Re: slurpd replication problem

["Marjan Knauer" <knauer@torra.de>]

hi linda,

you missed several things. some hints but maybe you should
take a look to the docs too.
master: replica binddn (no updatedn)
slave: updatedn (no replica)
both dn must exactly be the same: the replicator that has full
access to the slave (can be the slaves rootdn but should be
a separate user manually added to the slaves directory)

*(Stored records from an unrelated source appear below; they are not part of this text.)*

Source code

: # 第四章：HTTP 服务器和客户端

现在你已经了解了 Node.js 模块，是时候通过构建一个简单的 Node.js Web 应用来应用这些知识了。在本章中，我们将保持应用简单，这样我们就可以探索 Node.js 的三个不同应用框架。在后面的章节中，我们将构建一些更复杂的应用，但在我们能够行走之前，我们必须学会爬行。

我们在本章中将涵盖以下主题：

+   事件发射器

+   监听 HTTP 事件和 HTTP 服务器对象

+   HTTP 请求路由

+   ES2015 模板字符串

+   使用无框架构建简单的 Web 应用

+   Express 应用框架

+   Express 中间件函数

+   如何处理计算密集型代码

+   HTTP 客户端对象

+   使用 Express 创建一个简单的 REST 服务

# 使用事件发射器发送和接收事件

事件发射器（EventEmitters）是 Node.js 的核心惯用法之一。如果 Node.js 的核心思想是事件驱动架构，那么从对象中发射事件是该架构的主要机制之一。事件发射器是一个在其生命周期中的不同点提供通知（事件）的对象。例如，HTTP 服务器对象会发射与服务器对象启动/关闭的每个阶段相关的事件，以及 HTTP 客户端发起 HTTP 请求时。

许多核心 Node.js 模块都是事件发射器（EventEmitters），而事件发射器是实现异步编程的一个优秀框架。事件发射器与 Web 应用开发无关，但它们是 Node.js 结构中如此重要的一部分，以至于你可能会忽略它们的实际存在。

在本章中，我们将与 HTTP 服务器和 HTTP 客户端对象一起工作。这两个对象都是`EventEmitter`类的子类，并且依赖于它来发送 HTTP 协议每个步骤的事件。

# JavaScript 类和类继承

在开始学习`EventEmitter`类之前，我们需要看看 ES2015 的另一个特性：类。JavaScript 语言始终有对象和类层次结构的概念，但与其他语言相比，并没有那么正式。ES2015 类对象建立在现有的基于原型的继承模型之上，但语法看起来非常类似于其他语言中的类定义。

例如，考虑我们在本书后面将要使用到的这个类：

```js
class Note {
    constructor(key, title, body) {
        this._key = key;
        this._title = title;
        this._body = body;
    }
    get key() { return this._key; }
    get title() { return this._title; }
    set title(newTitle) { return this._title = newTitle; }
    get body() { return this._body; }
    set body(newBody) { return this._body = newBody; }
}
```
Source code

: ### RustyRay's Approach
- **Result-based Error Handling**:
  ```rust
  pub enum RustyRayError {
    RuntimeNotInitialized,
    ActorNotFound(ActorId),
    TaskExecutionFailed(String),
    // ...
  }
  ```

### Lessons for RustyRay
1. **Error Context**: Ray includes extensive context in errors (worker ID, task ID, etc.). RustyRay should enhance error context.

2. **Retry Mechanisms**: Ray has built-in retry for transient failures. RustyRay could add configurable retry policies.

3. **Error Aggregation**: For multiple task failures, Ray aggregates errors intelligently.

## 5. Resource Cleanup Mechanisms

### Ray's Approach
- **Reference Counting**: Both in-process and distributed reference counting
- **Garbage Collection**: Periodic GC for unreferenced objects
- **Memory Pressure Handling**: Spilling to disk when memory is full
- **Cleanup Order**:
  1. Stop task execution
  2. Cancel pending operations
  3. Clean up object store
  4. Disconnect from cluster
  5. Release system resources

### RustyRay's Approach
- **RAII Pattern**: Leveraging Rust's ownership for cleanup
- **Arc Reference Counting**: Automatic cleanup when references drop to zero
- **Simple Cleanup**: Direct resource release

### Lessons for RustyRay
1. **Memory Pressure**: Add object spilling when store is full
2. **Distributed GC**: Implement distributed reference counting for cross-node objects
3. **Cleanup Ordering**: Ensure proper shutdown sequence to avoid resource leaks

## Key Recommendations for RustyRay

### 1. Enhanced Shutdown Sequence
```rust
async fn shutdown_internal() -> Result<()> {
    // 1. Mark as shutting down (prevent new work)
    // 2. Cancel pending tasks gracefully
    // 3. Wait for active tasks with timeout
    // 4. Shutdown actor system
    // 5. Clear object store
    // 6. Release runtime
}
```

hope you understand more now!?

regards,
Marjan Knauer

------------------------------------------------------------
Torra IT-Dienstleistungen GmbH
Wollgrasweg 27  -  70599 Stuttgart
Postfach 72 01 61  -  70577 Stuttgart
Telefon: 0711/4705039
Mobil: 0171/6916812
------------------------------------------------------------



----- Original Message ----- 
From: "Linda Betts" <lbetts@highmark.com>
To: <openldap-software@OpenLDAP.org>
Sent: Friday, February 11, 2005 8:22 PM
Subject: slurpd replication problem


> Two openldap 2.2.23 servers(have also tried 2.2.17 and 2.2.20).
> Could get syncrepl to work.  But want to test experimental multi-master, 
> which I am assuming requires the use of slurpd(?)
>
> Therefore, I edited the portable.h file to have:
>
> #define SLAPD_MULTIMASTER 1
>
> I then edited my slapd.conf file(s)to have the following:
>
> Server 1 slapd.conf:
> access to *
>         by dn="uid=pitt2ch,o=highmark.com" write 
> updatedn="uid=pitt2ch,o=highmark.com"
>
> replogfile      /usr/local/var/openldap-bdb/replica.log
> replica host=pgln165.highmark.com:389
>         bindmethod=simple
>         binddn="uid=ch2pitt,o=highmark.com"
>         credentials=mysecret
>
> Server 2 slapd.conf:
> access to *
>         by dn="uid=ch2pitt,o=highmark.com" write
> updatedn="uid=ch2pitt,o=highmark.com"
>
> replogfile      /usr/local/var/openldap-bdb/replica.log
> replica host=chln187.highmark.com:389
>         bindmethod=simple
>         binddn="uid=pitt2ch,o=highmark.com"
>         credentials=yoursecret
>
> I started the servers and they came up nicely.  I started slurp and it 
> runs.  I add user to server with ldapadd.  slurpd on server 1 picks up the 
> change and attempts to put to server2.  The following error is in ldap.log 
> on server 2:
> Feb 11 14:14:28 pgln165 slapd[7955]: conn=0 op=0 BIND 
> dn="uid=ch2pitt,o=highmark.com" method=128
> Feb 11 14:14:28 pgln165 slapd[7955]: conn=0 op=0 BIND 
> dn="uid=ch2pitt,o=highmark.com" mech=SIMPLE ssf=0
> Feb 11 14:14:28 pgln165 slapd[7955]: conn=0 op=0 RESULT tag=97 err=0 text=
> Feb 11 14:14:28 pgln165 slapd[7955]: conn=0 op=1 ADD 
> dn="uid=newuser20,ou=people,o=highmark.com"
> Feb 11 14:14:28 pgln165 slapd[7955]: conn=0 op=1 RESULT tag=105 err=19 
> text=structuralObjectClass: no user modification allowed
>
> Server 1's replica rejection log states:
> ERROR: Constraint violation: structuralObjectClass: no user modification 
> allowed
> replica: pgln165.highmark.com:389
> time: 1108149170.0
> dn: uid=newuser20,ou=people,o=highmark.com
> changetype: add
> uid: newuser20
> userPassword:: e1NIQX1qK2kzU2phQjRZWDRhNC9nSlhVamd1Q2hvYU09
> objectClass: top
> objectClass: person
> objectClass: organizationalPerson
> objectClass: inetOrgPerson
> objectClass: highmarkextensions
> objectClass: onteuser
> objectClass: fdxuser
> mail: www-admin@highmark.com
> givenName: New
> sn: User20
> cn: New User20
> structuralObjectClass: fdxuser
> entryUUID: aaf5ef66-10ac-1029-9146-abdb8ceb3fa7
> creatorsName: cn=Directory Manager,o=highmark.com
> createTimestamp: 20050211191250Z
> entryCSN: 20050211191250Z#000001#00#000000
> modifiersName: cn=Directory Manager,o=highmark.com
> modifyTimestamp: 20050211191250Z
>
> My schema files on both systems are the same and server 2 was loaded with 
> the dbs from server1.
>
> What did I miss in this configuration?